- _Provided records_

*** Block opens ***

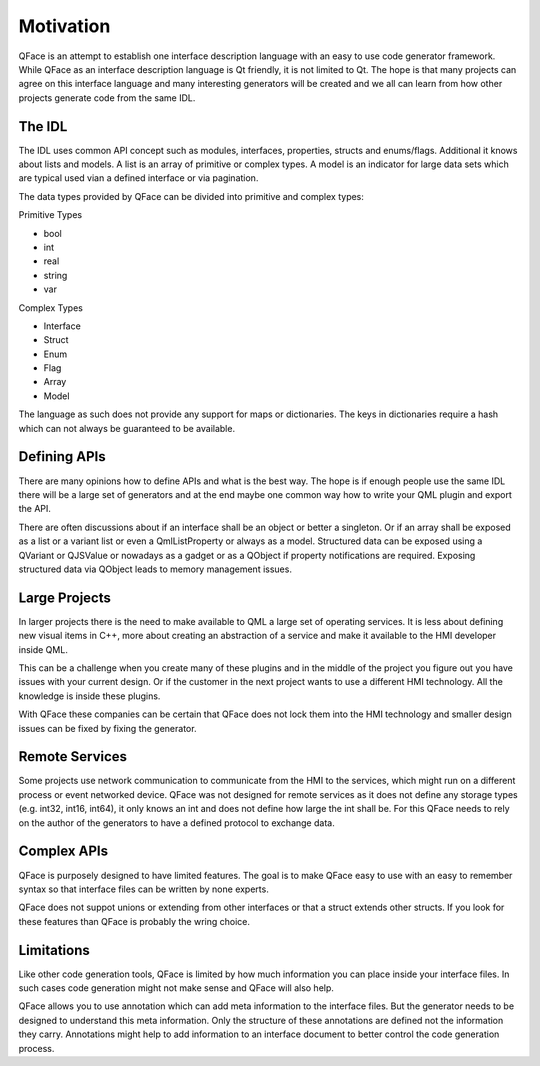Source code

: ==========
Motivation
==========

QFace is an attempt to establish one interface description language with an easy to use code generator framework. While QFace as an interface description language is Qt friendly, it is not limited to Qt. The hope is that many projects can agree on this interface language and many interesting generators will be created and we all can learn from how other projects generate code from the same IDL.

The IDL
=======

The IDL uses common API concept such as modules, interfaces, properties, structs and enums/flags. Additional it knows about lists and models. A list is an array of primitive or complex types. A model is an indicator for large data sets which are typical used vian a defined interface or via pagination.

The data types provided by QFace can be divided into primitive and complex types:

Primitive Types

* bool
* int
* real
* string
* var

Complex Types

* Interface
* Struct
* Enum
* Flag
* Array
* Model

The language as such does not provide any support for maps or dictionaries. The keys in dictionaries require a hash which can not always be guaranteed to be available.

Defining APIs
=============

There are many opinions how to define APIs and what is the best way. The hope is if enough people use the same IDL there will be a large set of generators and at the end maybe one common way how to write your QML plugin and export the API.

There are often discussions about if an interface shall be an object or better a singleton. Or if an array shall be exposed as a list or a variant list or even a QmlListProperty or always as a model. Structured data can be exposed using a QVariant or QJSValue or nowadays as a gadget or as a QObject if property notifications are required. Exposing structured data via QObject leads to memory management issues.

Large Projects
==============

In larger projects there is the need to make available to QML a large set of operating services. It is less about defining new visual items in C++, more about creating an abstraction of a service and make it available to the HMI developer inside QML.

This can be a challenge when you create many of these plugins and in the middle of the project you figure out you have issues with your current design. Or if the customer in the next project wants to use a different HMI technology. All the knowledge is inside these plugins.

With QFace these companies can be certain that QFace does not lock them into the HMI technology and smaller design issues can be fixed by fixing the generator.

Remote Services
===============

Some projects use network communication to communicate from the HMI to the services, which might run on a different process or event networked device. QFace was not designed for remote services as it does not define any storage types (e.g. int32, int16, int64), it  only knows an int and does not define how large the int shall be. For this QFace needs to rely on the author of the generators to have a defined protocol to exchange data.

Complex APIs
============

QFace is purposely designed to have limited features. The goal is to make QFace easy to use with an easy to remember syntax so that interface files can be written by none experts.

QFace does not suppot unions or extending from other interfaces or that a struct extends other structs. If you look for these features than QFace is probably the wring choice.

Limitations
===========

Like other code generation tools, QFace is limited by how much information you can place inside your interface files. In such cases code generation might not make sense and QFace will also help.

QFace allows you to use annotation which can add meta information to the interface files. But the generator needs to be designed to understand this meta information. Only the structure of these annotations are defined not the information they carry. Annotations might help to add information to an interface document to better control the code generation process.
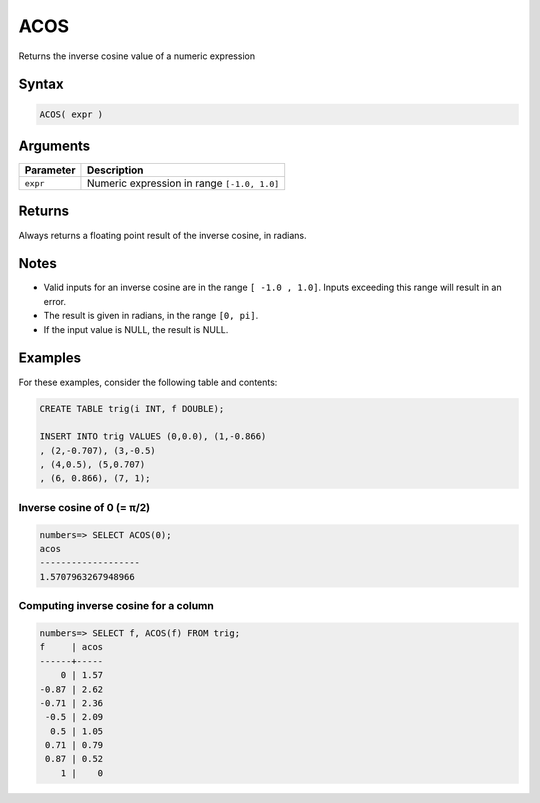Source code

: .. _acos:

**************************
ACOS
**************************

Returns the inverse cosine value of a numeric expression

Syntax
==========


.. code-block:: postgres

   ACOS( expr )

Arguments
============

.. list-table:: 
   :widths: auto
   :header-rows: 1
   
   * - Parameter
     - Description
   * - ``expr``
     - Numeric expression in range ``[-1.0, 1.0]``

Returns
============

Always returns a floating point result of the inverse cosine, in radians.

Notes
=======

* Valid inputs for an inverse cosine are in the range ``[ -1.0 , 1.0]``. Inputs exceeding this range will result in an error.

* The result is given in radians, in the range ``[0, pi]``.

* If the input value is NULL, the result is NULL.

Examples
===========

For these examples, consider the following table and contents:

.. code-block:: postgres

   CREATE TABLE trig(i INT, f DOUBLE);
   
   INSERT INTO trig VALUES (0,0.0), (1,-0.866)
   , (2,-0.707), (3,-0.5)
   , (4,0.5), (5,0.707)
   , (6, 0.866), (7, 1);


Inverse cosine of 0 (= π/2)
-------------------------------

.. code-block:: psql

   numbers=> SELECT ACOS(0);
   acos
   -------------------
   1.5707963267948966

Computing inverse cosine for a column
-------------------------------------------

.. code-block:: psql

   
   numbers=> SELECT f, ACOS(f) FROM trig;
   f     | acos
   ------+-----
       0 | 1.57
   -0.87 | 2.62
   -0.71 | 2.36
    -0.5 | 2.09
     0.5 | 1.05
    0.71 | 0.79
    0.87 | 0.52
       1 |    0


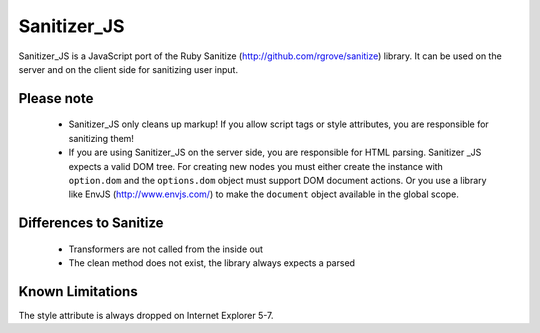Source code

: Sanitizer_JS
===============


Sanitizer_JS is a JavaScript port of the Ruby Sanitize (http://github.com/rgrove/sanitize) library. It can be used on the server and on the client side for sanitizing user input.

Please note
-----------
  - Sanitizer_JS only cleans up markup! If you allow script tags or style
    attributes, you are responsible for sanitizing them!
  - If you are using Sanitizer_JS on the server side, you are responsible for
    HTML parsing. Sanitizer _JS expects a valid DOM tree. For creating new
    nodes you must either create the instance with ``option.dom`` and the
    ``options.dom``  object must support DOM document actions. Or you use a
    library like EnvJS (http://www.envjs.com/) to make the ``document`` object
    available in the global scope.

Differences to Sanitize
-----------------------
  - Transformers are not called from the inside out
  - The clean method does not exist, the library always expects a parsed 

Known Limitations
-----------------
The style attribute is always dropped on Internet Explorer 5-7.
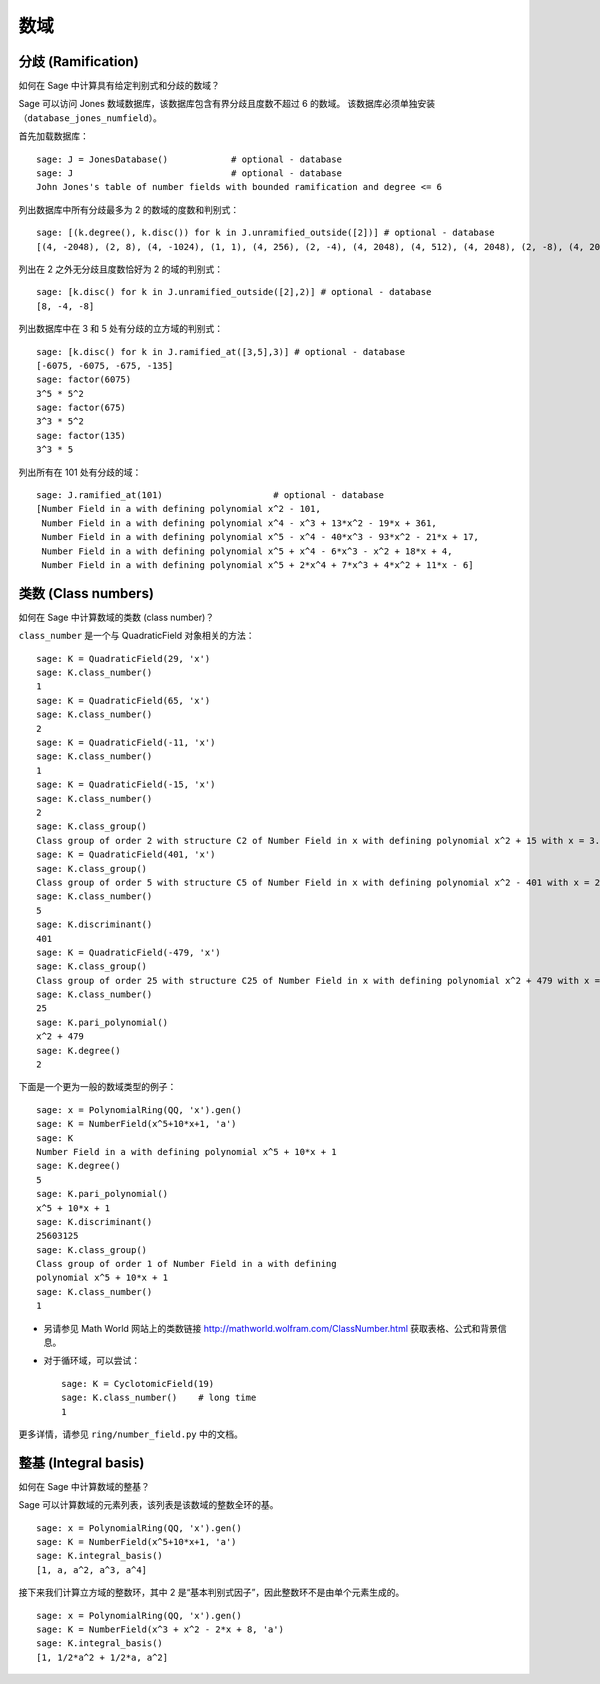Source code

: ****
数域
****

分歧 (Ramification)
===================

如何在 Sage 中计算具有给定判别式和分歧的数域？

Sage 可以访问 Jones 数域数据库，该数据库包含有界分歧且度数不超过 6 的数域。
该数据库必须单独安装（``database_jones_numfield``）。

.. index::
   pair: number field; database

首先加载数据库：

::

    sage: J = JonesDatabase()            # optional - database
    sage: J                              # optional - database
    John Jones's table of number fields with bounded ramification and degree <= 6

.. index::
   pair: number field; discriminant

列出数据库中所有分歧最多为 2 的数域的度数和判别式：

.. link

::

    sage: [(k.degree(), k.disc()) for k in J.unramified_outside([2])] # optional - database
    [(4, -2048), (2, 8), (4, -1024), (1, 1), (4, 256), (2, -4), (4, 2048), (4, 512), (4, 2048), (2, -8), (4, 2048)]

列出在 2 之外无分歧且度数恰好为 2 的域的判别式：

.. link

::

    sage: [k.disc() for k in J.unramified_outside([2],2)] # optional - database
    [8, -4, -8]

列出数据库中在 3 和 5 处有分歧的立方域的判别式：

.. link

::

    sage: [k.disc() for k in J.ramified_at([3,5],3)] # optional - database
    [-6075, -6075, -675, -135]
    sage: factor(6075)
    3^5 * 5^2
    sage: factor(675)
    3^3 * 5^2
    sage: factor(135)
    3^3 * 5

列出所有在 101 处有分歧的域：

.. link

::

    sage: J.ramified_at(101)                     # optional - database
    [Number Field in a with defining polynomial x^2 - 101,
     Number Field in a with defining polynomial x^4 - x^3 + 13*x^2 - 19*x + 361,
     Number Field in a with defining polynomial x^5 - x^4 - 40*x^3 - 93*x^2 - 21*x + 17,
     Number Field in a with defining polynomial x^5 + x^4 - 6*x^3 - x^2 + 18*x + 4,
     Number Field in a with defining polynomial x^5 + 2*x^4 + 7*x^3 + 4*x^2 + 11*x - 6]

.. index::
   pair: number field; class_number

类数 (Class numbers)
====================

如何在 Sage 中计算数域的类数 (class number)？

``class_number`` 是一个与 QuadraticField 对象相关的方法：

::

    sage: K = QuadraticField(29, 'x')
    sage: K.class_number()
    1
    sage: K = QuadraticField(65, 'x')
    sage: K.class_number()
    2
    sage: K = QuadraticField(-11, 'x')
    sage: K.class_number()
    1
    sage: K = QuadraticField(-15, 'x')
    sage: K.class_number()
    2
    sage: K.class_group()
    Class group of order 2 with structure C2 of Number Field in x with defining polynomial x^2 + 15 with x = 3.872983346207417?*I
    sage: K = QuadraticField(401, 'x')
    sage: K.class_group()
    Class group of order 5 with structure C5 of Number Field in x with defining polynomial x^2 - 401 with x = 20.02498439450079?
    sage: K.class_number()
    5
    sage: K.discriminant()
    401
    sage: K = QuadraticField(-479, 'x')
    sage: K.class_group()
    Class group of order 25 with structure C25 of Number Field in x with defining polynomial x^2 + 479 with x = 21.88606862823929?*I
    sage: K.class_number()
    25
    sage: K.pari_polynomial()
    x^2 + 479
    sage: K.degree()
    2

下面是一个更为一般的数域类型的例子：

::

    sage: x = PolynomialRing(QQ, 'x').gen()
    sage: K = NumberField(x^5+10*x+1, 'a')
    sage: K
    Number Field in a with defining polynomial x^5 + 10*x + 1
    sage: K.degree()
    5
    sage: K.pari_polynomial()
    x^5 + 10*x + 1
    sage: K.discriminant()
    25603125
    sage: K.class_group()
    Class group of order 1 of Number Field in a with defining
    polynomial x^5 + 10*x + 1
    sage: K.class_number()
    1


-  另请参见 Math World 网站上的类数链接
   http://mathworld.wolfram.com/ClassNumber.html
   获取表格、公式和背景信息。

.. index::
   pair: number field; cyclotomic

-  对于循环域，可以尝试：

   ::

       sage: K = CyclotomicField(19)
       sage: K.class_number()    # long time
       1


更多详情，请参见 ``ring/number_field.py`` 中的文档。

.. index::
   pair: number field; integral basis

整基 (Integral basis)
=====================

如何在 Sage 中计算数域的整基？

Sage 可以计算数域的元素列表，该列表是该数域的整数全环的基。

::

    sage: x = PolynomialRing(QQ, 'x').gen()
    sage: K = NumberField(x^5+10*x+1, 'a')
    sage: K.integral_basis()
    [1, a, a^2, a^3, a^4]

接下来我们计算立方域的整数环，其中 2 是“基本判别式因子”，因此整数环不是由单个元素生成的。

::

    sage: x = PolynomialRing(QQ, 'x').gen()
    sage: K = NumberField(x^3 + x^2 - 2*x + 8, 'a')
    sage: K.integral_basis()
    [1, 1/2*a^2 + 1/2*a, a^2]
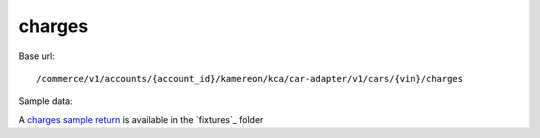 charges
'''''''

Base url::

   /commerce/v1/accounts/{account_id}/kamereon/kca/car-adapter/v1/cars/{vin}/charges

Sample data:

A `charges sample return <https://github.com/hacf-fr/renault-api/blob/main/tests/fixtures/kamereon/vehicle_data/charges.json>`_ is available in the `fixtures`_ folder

*** Block closes ***

- _Directive_
Above are the records. Copy the lines beginning at the one that has "The language as" and ending with the one that has "There are many", unchanged.

- _Worked solution_
The language as such does not provide any support for maps or dictionaries. The keys in dictionaries require a hash which can not always be guaranteed to be available.

Defining APIs
=============

There are many opinions how to define APIs and what is the best way. The hope is if enough people use the same IDL there will be a large set of generators and at the end maybe one common way how to write your QML plugin and export the API.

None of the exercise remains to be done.